Masih banyak isu perempuan yang harus diangkat ke permukaan serta diperjuangkan demi tegaknya persamaan hak dan kedudukan perempuan. Tentu ada banyak cara yang bisa dilakukan. Salah satunya melalui perfilman nasional. Untuk itulah Danamon benar-benar hadir menginspirasi. Tentu seperti tema yang diusung agar perempuan "Saatnya Pegang Kendali".
Dalam kegiatan ini, sekitar 25 Komik’ers hadir dan berpartisipasi melalui sharing dan diskusi tentang Peran Perempuan dalam Perfilman Nasional. Adapun yang menjadi narasumber dari sharing dan diskusi tersebut adalah Swastika Nohara (Script writer Film Cahaya dari Timur dan 3 Srikandi) dan Balda Zain Fauziyyah (Blogger Film). Sementara yang berlaku sebagai moderator, Dewi Puspasari (salah seorang pengurus KOMIK). Sesuai temanya, cukup adil juga kalau ketiga sosok yang tampil di depan adalah kaum perempuan.
Penulis script film Srikandi ini pun menegaskan, bahwa dari film yang kita produksi selama ini ternyata sudah ada yang mampu bersaing untuk tingkat internasional. Tetapi sebaliknya, ada juga yang belum bisa bersaing. Tapi ibarat piramid yang runcing, masih lebih banyak yang tidak bisa bersaing dibanding yang sudah. Apalagi jika kita bandingkan dengan perfilman di Hollywood.
Untuk itu, pekerjaan rumah kita sebenarnya masih besar. Sebab bicara tentang film tidak semata bicara tentang kualitas, tapi juga tentang marketing dan distribusi, bahkan faktor-faktor pendukung lainnya.

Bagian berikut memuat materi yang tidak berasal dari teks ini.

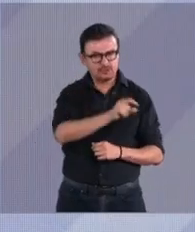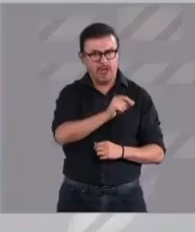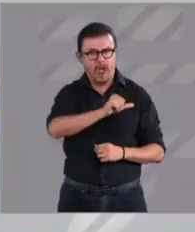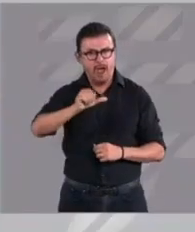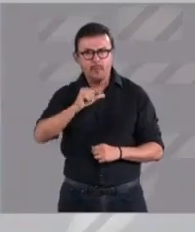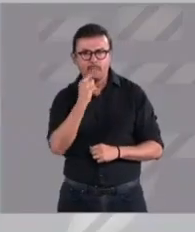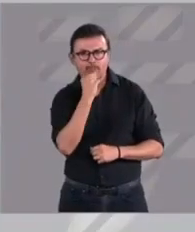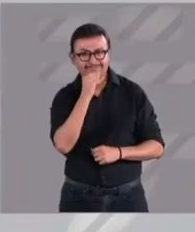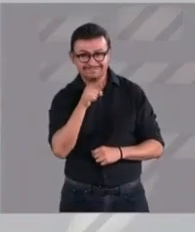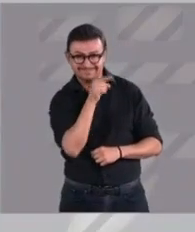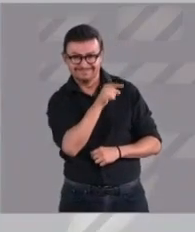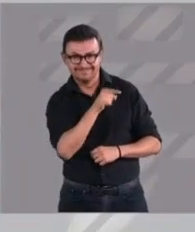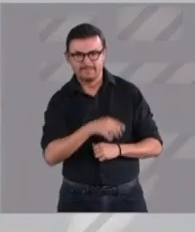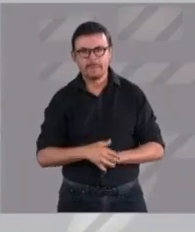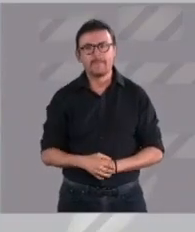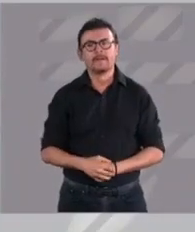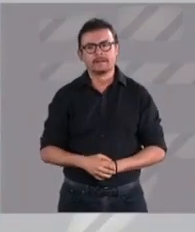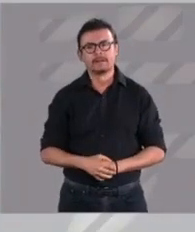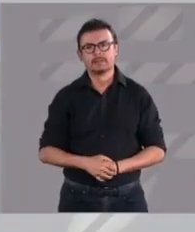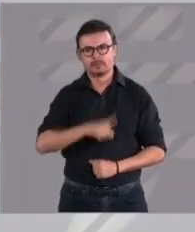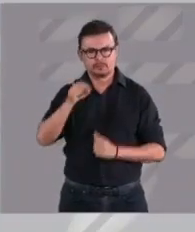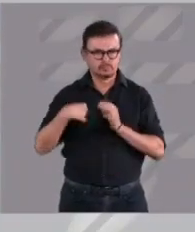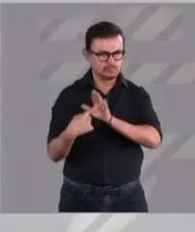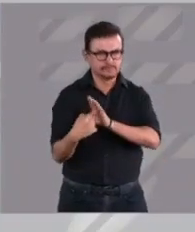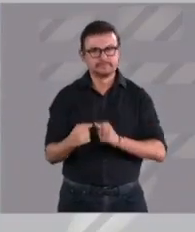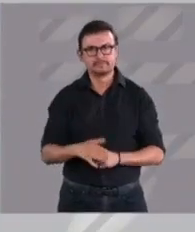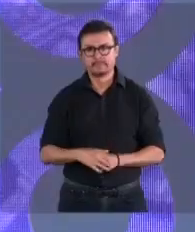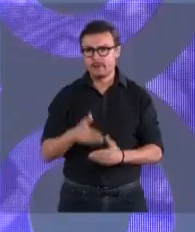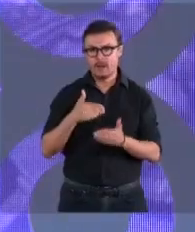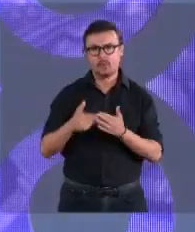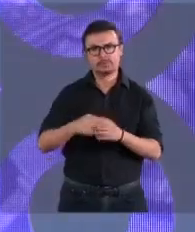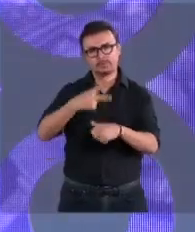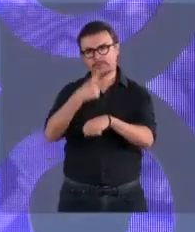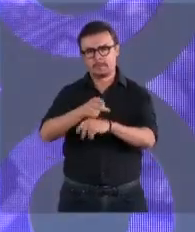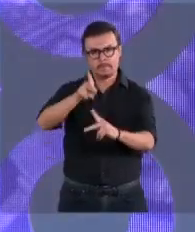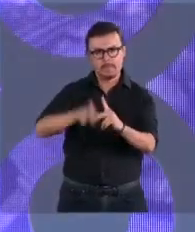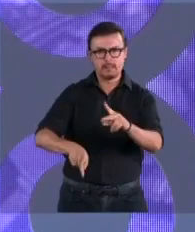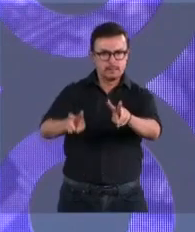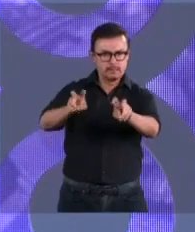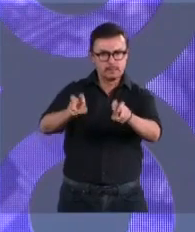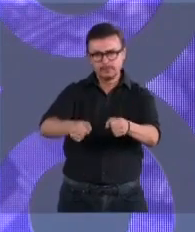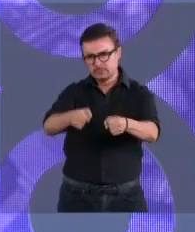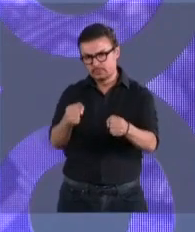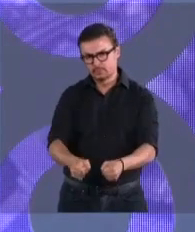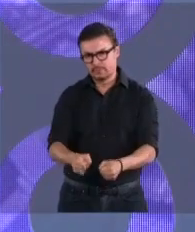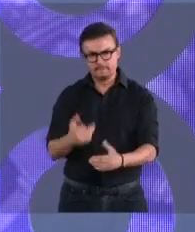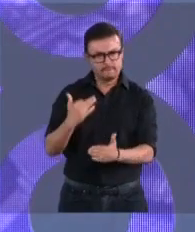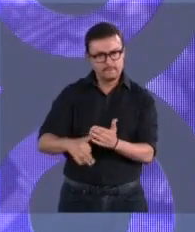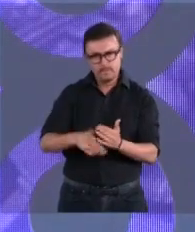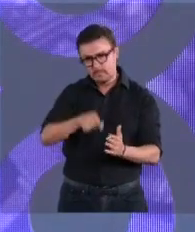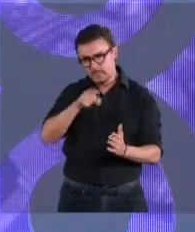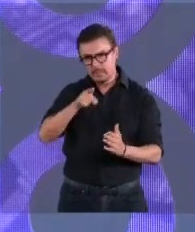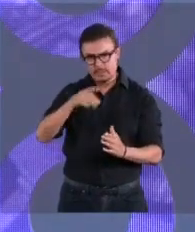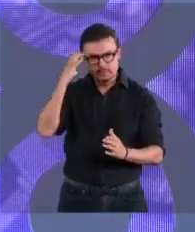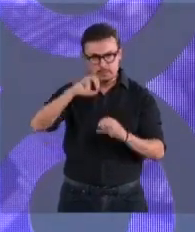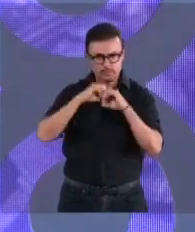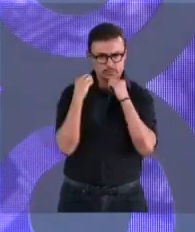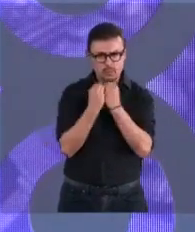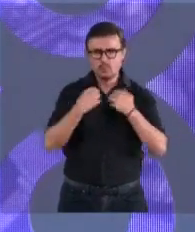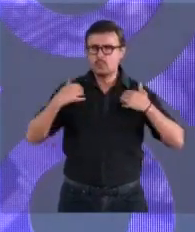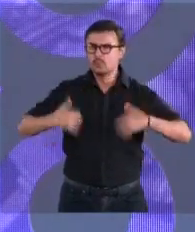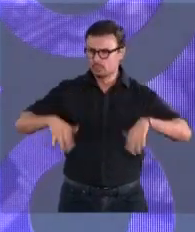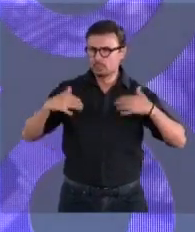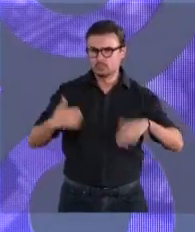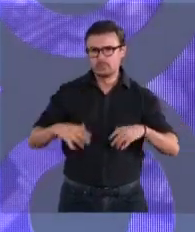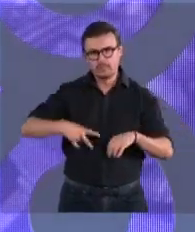Vamos al segundo segmento de esta noche, los temas son inseguridad y crimen organizado, estos son un cáncer para México,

Berkaitan tentang isu perempuan dalam film, Swastika menyampaikan masih banyak isu-isu perempuan dalam masyarakat yang bisa diangkat. Sebenarnya isu dulu dan kini pun masih banyak yang relevan. Untuk itu, bagaimana peran dan perjuangan perempuan dalam perfilman nasional masih perlu ditingkatkan, sehingga isu-isu perempuan semakin terangkat ke permukaan. Dengan demikian diharapkan melalui isu tersebut, banyak solusi yang lahir dan muncul kesadaran baru untuk menghargai perempuan, baik secara hak dan kedudukannya.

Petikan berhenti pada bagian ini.